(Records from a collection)
::::::::

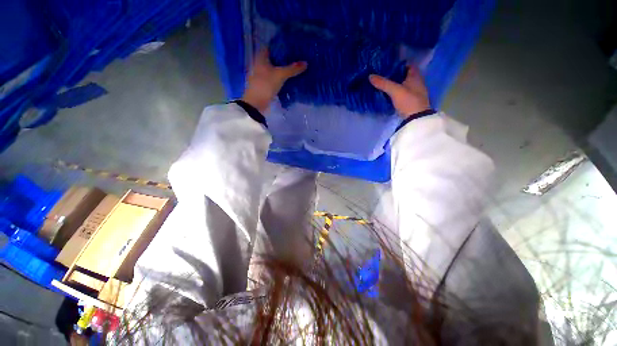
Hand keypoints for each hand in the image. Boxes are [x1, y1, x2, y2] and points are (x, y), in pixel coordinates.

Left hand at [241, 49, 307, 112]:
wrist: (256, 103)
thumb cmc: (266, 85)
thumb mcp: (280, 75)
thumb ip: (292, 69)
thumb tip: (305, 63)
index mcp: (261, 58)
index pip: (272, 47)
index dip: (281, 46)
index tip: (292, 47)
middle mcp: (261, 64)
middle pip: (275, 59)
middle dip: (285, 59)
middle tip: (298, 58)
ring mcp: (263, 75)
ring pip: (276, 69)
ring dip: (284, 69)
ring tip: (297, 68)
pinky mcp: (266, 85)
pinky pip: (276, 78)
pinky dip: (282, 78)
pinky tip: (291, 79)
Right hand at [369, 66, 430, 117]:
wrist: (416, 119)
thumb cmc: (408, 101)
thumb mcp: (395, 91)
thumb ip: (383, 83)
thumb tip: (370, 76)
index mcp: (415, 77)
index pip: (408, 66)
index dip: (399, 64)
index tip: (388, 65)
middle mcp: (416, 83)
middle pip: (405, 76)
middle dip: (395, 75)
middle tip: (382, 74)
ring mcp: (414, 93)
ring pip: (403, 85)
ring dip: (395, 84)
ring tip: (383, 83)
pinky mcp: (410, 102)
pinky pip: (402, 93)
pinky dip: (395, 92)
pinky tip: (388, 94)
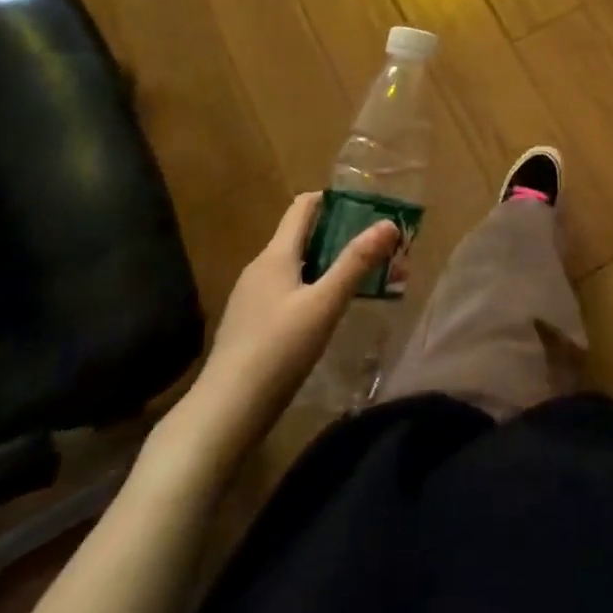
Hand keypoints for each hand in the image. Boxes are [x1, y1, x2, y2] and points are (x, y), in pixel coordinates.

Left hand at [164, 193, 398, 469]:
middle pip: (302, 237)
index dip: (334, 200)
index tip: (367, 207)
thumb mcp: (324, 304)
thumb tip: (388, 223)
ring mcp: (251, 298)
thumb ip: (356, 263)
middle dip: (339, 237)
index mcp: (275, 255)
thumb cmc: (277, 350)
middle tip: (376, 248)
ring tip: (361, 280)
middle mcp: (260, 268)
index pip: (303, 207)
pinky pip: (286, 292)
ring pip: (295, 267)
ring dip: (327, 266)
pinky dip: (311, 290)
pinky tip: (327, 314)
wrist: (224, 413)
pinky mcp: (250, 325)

::::::::

▶ _The problem_
Please print the span that begins at the line holding "pinky pip: (402, 93)" and ends at the last line of the data, both ends included, with no pictures.

▶ _Completed exercise_
pinky pip: (402, 93)
pinky dip: (395, 92)
pinky tip: (388, 94)
Hand keypoints for each hand in the image. Boxes are [x1, y1, x2, y2] and points are (x, y), in pixel coordinates.

Left hand at [164, 193, 398, 469]:
middle pip: (302, 237)
index dip: (334, 200)
index tip: (367, 207)
thumb mcp: (324, 304)
thumb tip: (388, 223)
ring mcp: (251, 298)
thumb ip: (356, 263)
middle dip: (339, 237)
index mcp: (275, 255)
thumb cmc: (277, 350)
middle tip: (376, 248)
ring tip: (361, 280)
middle mcp: (260, 268)
index pip: (303, 207)
pinky pip: (286, 292)
ring pip: (295, 267)
ring dip: (327, 266)
pinky dip: (311, 290)
pinky tip: (327, 314)
wrist: (224, 413)
pinky mcp: (250, 325)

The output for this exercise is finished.